7. The learning method according to claim 2,

wherein the correct class includes a first correct class for classifying the object, and a second correct class indicating an attribute or a state of the object,

the detected class includes a first detected class into which the object is classified, and a second detected class indicating an attribute or a state of the object detected, and

the calculating of the evaluation value includes, when the second correct class is the specific class, setting a weight that is assigned to a difference between the first correct class and the first detected class as the fourth weight, and setting a weight that is assigned to a difference between the second correct class and the second detected class as the third weight.

8. The learning method according to claim 2,

wherein the first weight is a weight that is assigned to a difference of a position of a lower end between the correct box and the detected box,

the second weight is a weight that is assigned to a difference of a position of an upper end between the correct box and the detected box, and

the first weight is greater than the second weight.

9. The learning method according to claim 8,

wherein the evaluation value is calculated by summing a first evaluation value and a second evaluation value, the first evaluation value being based on the first weight and the difference of the position of the lower end, and the second evaluation value being based on the second weight and the difference of the position of the upper end.

10. The learning method according to claim 8,

wherein a relationship of the first weight and the second weight is applied when the class of the object is the specific class.

11. The learning method according to claim 8,

wherein the learning model is used in a position estimation device that is mounted on a vehicle and that estimates a position of the object.

12. The learning method according to claim 2,

wherein the first weight is a weight that is assigned to a difference of a length in an up-down direction between the correct box and the detected box,

the second weight is a weight that is assigned to a difference of a length in a right-left direction between the correct box and the detected box, and

the first weight is greater than the second weight.

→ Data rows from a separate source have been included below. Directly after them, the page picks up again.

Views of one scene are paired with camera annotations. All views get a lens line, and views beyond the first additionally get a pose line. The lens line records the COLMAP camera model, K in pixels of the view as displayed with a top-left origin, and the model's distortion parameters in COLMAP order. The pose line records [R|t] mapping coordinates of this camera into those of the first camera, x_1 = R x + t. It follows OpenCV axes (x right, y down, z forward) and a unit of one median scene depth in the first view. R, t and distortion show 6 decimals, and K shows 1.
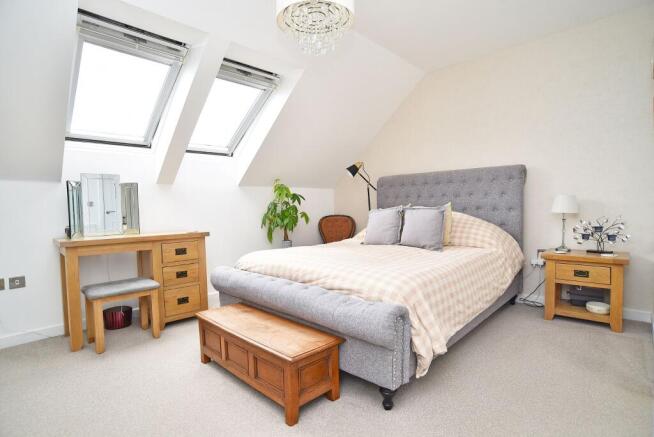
lens RADIAL K [[345.5, 0, 326.6], [0, 345.5, 213.6], [0, 0, 1]] dist [-0.047436, 0.008016]
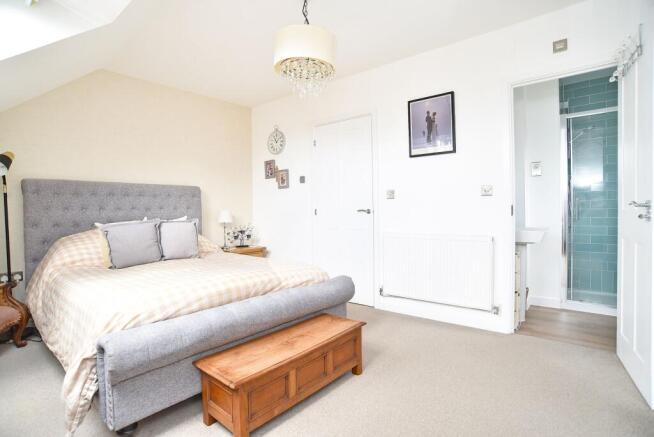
lens RADIAL K [[345.5, 0, 327.0], [0, 345.5, 224.3], [0, 0, 1]] dist [-0.047436, 0.008016]
pose [[-0.096171, -0.019704, 0.995170, -0.864289], [0.035093, 0.999115, 0.023173, -0.015269], [-0.994746, 0.037152, -0.095394, 0.728841]]
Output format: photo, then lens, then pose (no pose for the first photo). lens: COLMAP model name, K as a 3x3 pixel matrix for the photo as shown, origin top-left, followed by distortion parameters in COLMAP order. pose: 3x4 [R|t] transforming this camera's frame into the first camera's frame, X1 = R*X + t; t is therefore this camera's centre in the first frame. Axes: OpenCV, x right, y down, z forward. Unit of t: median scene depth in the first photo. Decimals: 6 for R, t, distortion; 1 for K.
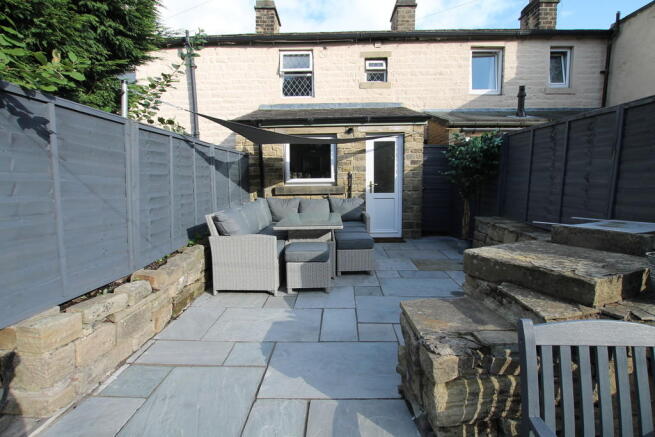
lens RADIAL K [[311.7, 0, 330.7], [0, 311.7, 218.5], [0, 0, 1]] dist [-0.002067, -0.000109]
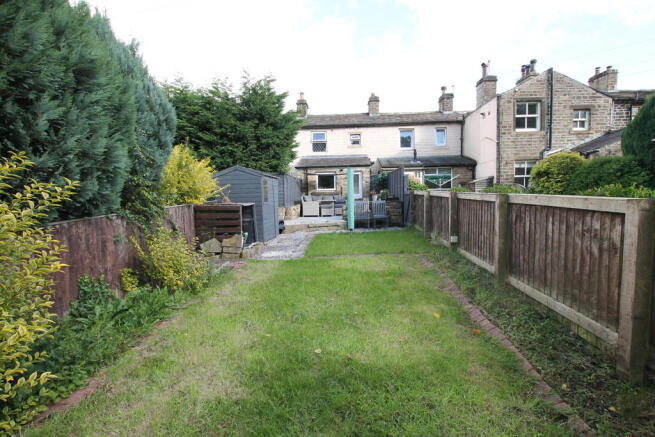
lens RADIAL K [[311.7, 0, 330.7], [0, 311.7, 218.5], [0, 0, 1]] dist [-0.002067, -0.000109]
pose [[0.999348, -0.009909, -0.034712, 0.058872], [0.007995, 0.998463, -0.054849, 0.256176], [0.035202, 0.054536, 0.997891, -1.537252]]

13. A learning device comprising:

an acquirer that acquires a learning image and correct information, the learning image including an object, the correct information including a correct class and a correct box, the correct class indicating a class of the object, and the correct box indicating a region that includes the object in the learning image;

an evaluator that acquires an object detection result and calculates an evaluation value for a learning model in accordance with a difference between the correct information and the object detection result acquired, the learning model being a model that receives input of an image and outputs the object detection result, the object detection result including a detected class and a detected box, the detected class indicating the class of the object obtained by inputting the learning image to the learning model, and the detected box indicating a region that includes the object in the learning image; and

an adjuster that adjusts a parameter of the learning model in accordance with the evaluation value calculated,

wherein, in the calculating of the evaluation value, the evaluator performs at least one of:

14. A non-transitory computer-readable recording medium having recorded thereon a program for causing a computer to execute the learning method according to claim 1.